_TASK INPUT_:

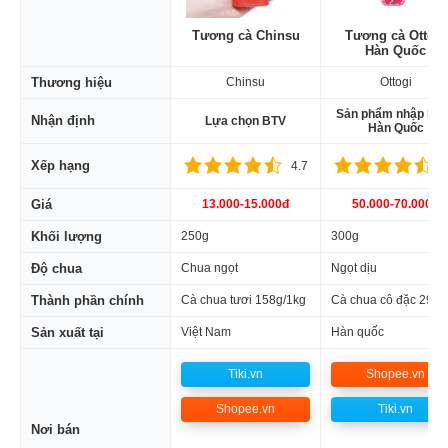
Tương cà Chinsu
Tương cà Ottogi
Hàn Quốc
Thương hiệu
Chinsu
Ottogi
Sản phẩm nhập kh
Nhận định
Lựa chọn BTV
Hàn Quốc
Xếp hạng
4.7
4
Giá
13.000-15.000đ
50.000-70.000đ
Khối lượng
250g
300g
Độ chua
Chua ngọt
Ngọt dịu
Thành phần chính
Cà chua tươi 158g/1kg
Cà chua cô đặc 29%
Sản xuất tại
Việt Nam
Hàn quốc
Tiki.vn
Shopee.vn
Shopee.vn
Tiki.vn
Nơi bán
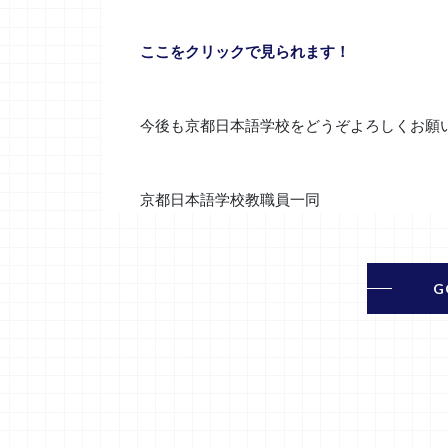
ここをクリックで見られます！
今後も京都日本語学校をどうぞよろしくお願
京都日本語学校教職員一同
G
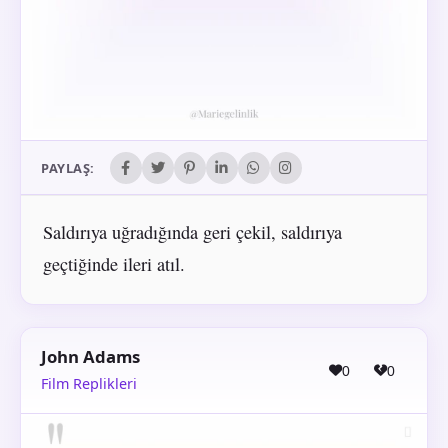
PAYLAŞ:
Saldırıya uğradığında geri çekil, saldırıya
geçtiğinde ileri atıl.
John Adams
0
0
Film Replikleri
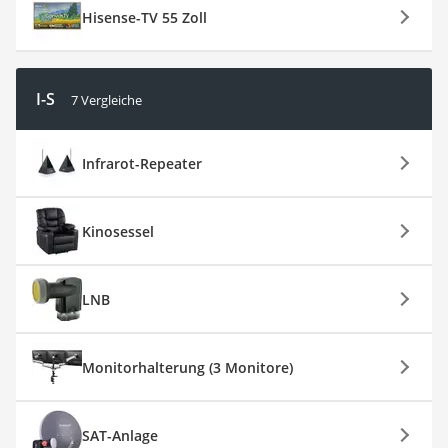
Hisense-TV 55 Zoll
I-S
7 Vergleiche
Infrarot-Repeater
Kinosessel
LNB
Monitorhalterung (3 Monitore)
SAT-Anlage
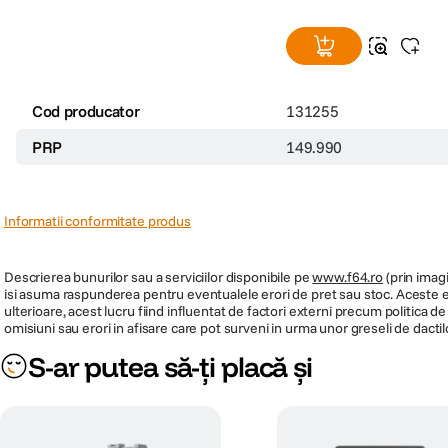
Cod producator
131255
PRP
149.990
Informatii conformitate produs
Descrierea bunurilor sau a serviciilor disponibile pe
www.f64.ro
(prin imagi
isi asuma raspunderea pentru eventualele erori de pret sau stoc. Aceste ero
ulterioare, acest lucru fiind influentat de factori externi precum politica 
omisiuni sau erori in afisare care pot surveni in urma unor greseli de dactil
S-ar putea să-ți placă și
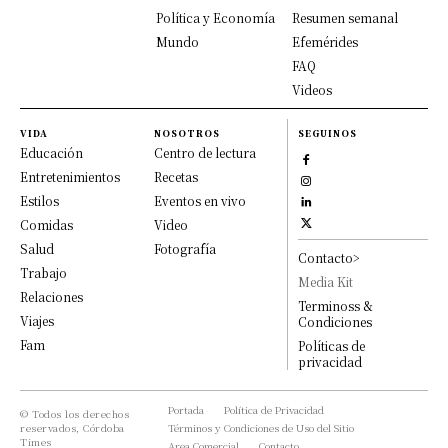
Política y Economía
Resumen semanal
Mundo
Efemérides
FAQ
Videos
VIDA
NOSOTROS
SEGUINOS
Educación
Centro de lectura
Entretenimientos
Recetas
Estilos
Eventos en vivo
Comidas
Video
Salud
Fotografía
Contacto>
Trabajo
Media Kit
Relaciones
Terminoss &
Viajes
Condiciones
Fam
Políticas de
privacidad
Portada
Política de Privacidad
© Todos los derechos
reservados, Córdoba
Términos y Condiciones de Uso del Sitio
Times
Area Comercial
Contacto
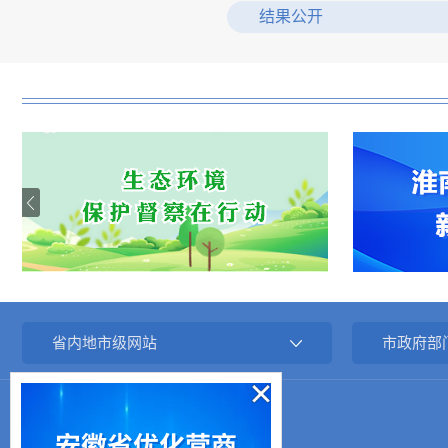
结果公开
统计信息
建议提案办理
省内地市级网站
市政府部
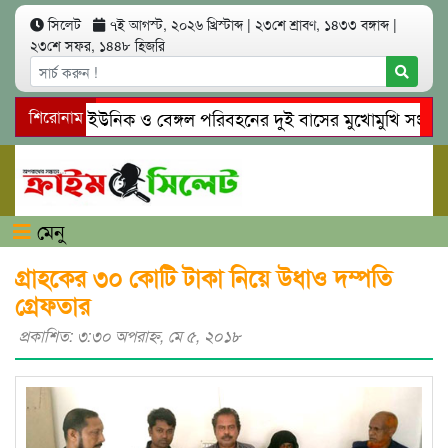
সিলেট
৭ই আগস্ট, ২০২৬ খ্রিস্টাব্দ
|
২৩শে শ্রাবণ, ১৪৩৩ বঙ্গাব্দ
|
২৩শে সফর, ১৪৪৮ হিজরি
সিলেটে ইউনিক ও বেঙ্গল পরিবহনের দুই বাসের মুখোমুখি সং’ঘ’র্ষে
শিরোনাম
গোয়াইনঘাটে প্রেমের ফাঁদে তরুণী পাচার: মাদকাসক্ত রিমালকে গ্রেপ্তা
মেনু
গ্রাহকের ৩০ কোটি টাকা নিয়ে উধাও দম্পতি
গ্রেফতার
প্রকাশিত: ৩:৩০ অপরাহ্ণ, মে ৫, ২০১৮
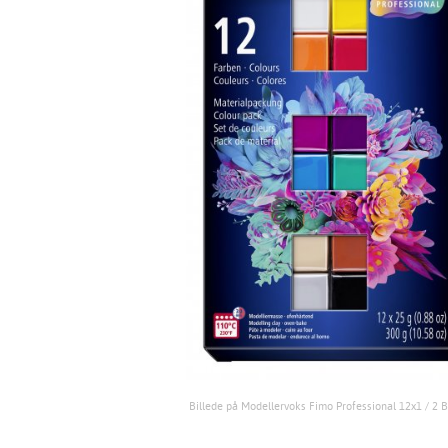
Billede på Modellervoks Fimo Professional 12x1 / 2 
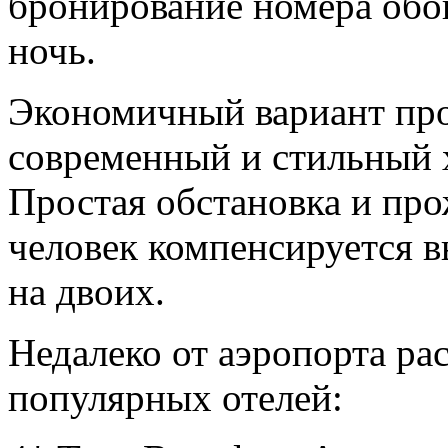
бронирование номера обой
ночь.
Экономичный вариант про
современный и стильный хо
Простая обстановка и про
человек компенсируется в
на двоих.
Недалеко от аэропорта ра
популярных отелей:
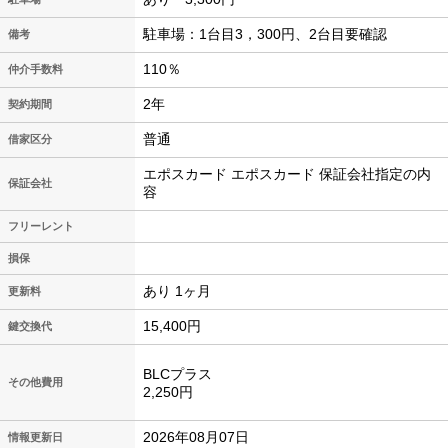
駐車場：1台目3，300円、2台目要確認
備考
110％
仲介手数料
2年
契約期間
普通
借家区分
エポスカード エポスカード 保証会社指定の内
保証会社
容
フリーレント
損保
あり 1ヶ月
更新料
15,400円
鍵交換代
BLCプラス
その他費用
2,250円
2026年08月07日
情報更新日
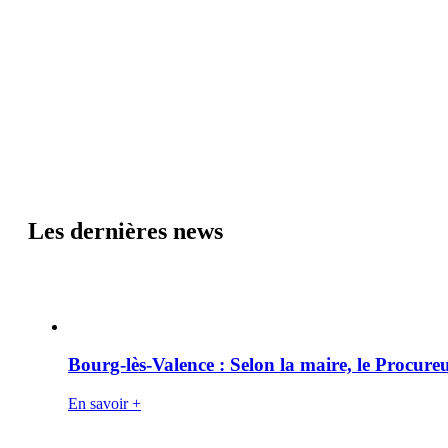
Les dernières news
Bourg-lès-Valence : Selon la maire, le Procure
En savoir +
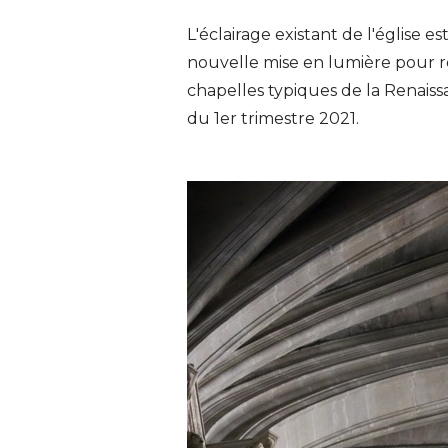
L'éclairage existant de l'église es
nouvelle mise en lumière pour ré
chapelles typiques de la Renaiss
du 1er trimestre 2021.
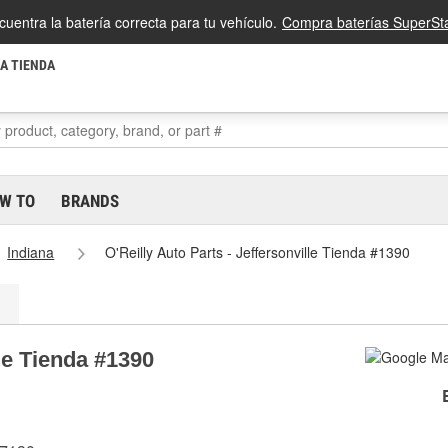
cuentra la batería correcta para tu vehículo.
Compra baterías SuperSta
LA TIENDA
W TO
BRANDS
Indiana
O'Reilly Auto Parts - Jeffersonville Tienda #1390
lle Tienda #1390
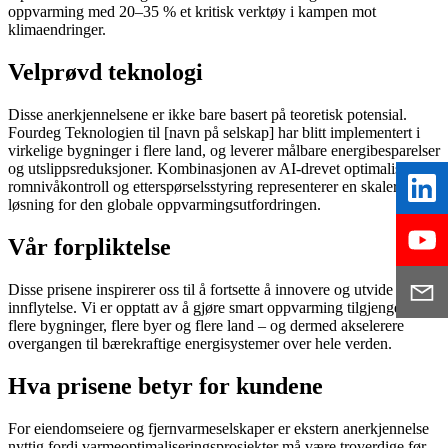
oppvarming med 20–35 % et kritisk verktøy i kampen mot
klimaendringer.
Velprøvd teknologi
Disse anerkjennelsene er ikke bare basert på teoretisk potensial.
Fourdeg Teknologien til [navn på selskap] har blitt implementert i
virkelige bygninger i flere land, og leverer målbare energibesparelser
og utslippsreduksjoner. Kombinasjonen av AI-drevet optimalisering,
romnivåkontroll og etterspørselsstyring representerer en skalerbar
løsning for den globale oppvarmingsutfordringen.
Vår forpliktelse
Disse prisene inspirerer oss til å fortsette å innovere og utvide vår
innflytelse. Vi er opptatt av å gjøre smart oppvarming tilgjengelig for
flere bygninger, flere byer og flere land – og dermed akselerere
overgangen til bærekraftige energisystemer over hele verden.
Hva prisene betyr for kundene
For eiendomseiere og fjernvarmeselskaper er ekstern anerkjennelse
nyttig fordi varmeoptimaliseringsprosjekter må være troverdige før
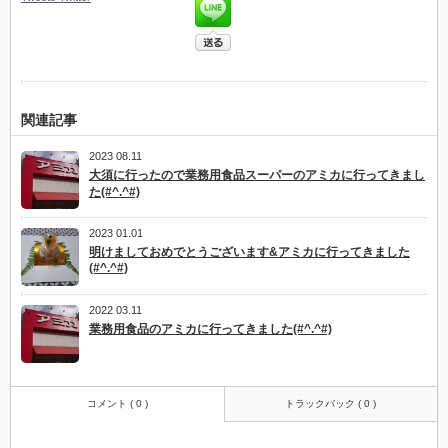
関連記事
2023 08.11
大須に行ったので業務用食品スーパーのアミカに行ってきまし
た(#^.^#)
2023 01.01
明けましておめでとうございます&アミカに行ってきました
(#^.^#)
2022 03.11
業務用食品のアミカに行ってきました(#^.^#)
コメント ( 0 )
トラックバック ( 0 )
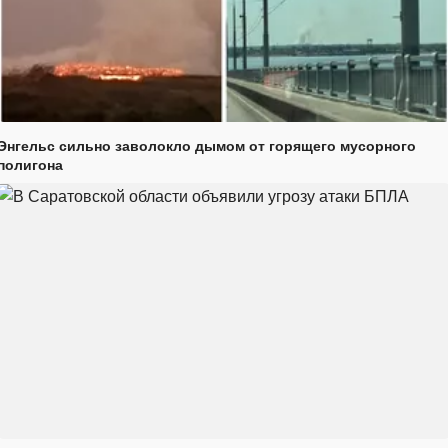
Энгельс сильно заволокло дымом от горящего мусорного
полигона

_JOB_: For each line above that contains the word "land", copy that line.

_SOLUTION TO THIS TASK_:
virkelige bygninger i flere land, og leverer målbare energibesparelser
flere bygninger, flere byer og flere land – og dermed akselerere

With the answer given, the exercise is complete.